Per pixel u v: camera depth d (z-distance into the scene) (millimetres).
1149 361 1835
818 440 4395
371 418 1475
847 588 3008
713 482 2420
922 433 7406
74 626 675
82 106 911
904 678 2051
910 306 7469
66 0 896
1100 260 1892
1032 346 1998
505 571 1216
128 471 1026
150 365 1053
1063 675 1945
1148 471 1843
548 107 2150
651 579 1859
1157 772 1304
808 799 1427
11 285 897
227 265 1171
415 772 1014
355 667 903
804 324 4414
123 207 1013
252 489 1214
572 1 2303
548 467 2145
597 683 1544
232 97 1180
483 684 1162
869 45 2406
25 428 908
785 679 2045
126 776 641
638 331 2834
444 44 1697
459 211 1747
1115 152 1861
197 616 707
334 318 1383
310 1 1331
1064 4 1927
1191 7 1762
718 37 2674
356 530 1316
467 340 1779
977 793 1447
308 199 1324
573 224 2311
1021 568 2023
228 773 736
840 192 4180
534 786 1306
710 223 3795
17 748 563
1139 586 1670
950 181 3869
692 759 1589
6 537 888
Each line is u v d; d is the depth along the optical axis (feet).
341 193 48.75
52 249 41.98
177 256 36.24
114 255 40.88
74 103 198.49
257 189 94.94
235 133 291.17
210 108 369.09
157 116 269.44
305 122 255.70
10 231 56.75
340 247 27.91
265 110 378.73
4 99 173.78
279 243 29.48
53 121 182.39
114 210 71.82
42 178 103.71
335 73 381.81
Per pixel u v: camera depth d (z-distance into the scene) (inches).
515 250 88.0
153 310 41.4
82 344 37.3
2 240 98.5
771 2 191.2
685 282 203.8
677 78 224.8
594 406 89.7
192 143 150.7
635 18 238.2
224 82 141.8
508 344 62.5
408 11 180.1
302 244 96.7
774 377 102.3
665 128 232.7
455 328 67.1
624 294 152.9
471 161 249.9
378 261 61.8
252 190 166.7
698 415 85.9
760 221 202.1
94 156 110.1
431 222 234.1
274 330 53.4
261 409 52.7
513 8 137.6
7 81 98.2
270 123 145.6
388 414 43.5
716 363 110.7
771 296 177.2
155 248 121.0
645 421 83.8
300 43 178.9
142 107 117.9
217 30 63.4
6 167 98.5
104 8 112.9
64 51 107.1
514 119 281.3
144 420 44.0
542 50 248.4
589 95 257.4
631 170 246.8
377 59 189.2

= = = = = = =

Exercise:
Return all lines from the data that include the string "camera".

Answer to this problem:
Per pixel u v: camera depth d (z-distance into the scene) (millimetres).
Per pixel u v: camera depth d (z-distance into the scene) (inches).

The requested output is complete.